Nem a psicoterapia é imune à mercantilização. "Você tem ansiedade social? Oferecemos um tratamento cognitivo-comportamental de 16 sessões para isso ". Como se as pessoas que estão ansiosas em situações sociais sejam intercambiáveis ​​- e como se qualquer praticante que exercesse uma intervenção na sessão de 16 nomes de marca seja o mesmo que qualquer outra que ofereça essa marca. A especificação é tudo o que importa, o fornecedor é imaterial. Talvez o exemplo final da terapia como mercadoria seja quando não existe um terapeuta, como neste artigo recente sobre uma aplicação de smartphone projetada para diminuir a ansiedade social. Aqui, no entanto, o aplicativo realmente é uma mercadoria: todas as cópias do aplicativo funcionam da mesma forma, e trata todos os usuários exatamente o mesmo.
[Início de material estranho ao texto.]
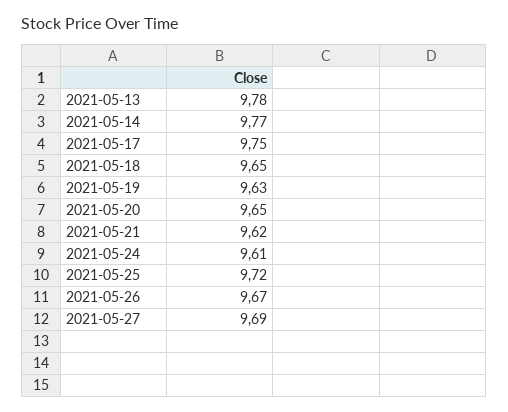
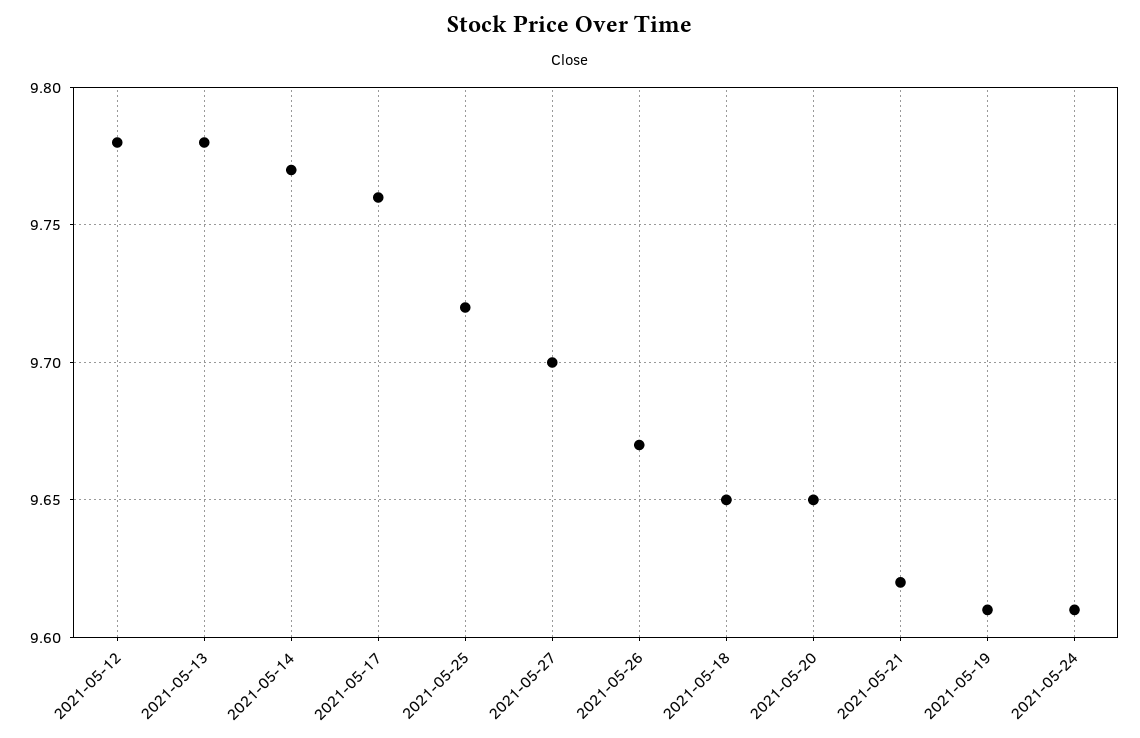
2021-05-17: 9.75 -> 9.76
2021-05-19: 9.63 -> 9.61
2021-05-27: 9.69 -> 9.7
2021-05-12: none -> 9.78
Com um manual de diagnóstico em constante expansão, e com uma cura farmacêutica, eletrônica ou com script para todos os doentes, a psiquiatria acelera um futuro em que não importa mais quem tenha sintomas, só importa quais são os sintomas. Da mesma forma, os praticantes são intercambiáveis ​​e, portanto, devem ser escolhidos para o menor custo, assim como um comprador gasta o mínimo possível em uma certa série de trigo. Não faz sentido pagar por um psiquiatra ou psicólogo caro para realizar psicoterapia, quando a psicoterapia é uma mercadoria que pode ser fornecida por pessoas que cobram menos, ou talvez por um programa de computador, site ou aplicativo de smartphone.

Com certeza, existem áreas de medicina bem-atendidas pelo protocolo rote. Felizmente, ninguém para "personalizar" a RCP durante uma parada cardíaca. Mas na maioria dos cenários de cuidados de saúde, o tratamento de pacientes como commodities é duvidoso. E no reino sutil da saúde emocional é trágico. Como escrevi nesta publicação sobre o pensamento nomotético versus idiográfico na psiquiatria, a medicina ocidental deriva seu poder considerável de pacientes em fase lenta em uma categoria de doença e, em seguida, aplicando tratamento estatisticamente comprovado aos membros dessa categoria. Por exemplo, na psiquiatria, não somos forçados a abordar um novo caso de transtorno bipolar em completa ignorância; entre outras coisas, sabemos que o lítio é capaz de aliviar os sinais e sintomas. Mas se pararmos ali, no nível nomologico do conhecimento, estamos tratando o transtorno bipolar, não o paciente. O "fornecedor", a pessoa que sofre o transtorno, é imaterial. Estamos fazendo a psiquiatria de mercadorias.

A alternativa não é abandonar os conhecimentos bem vencido da medicina ocidental e da pesquisa nomotética. É reconhecer que todas as pessoas que compartilham uma categoria de diagnóstico são únicas – que nenhum indivíduo experimenta depressão maior ou transtorno bipolar do mesmo modo que qualquer outra pessoa. Compreender e melhorar a realidade experiencial única de cada paciente é a essência da prática psiquiátrica e dos cuidados de saúde mental em geral. Uma vez que esses objetivos matizados não podem ser realizados sem considerar o "fornecedor" – a pessoa com a desordem, bem como a pessoa que oferece cuidados – o modelo de commodity irá mudar os psiquiatras e seus pacientes para sempre.

© 2012 Steven P Reidbord, MD. Todos os direitos reservados.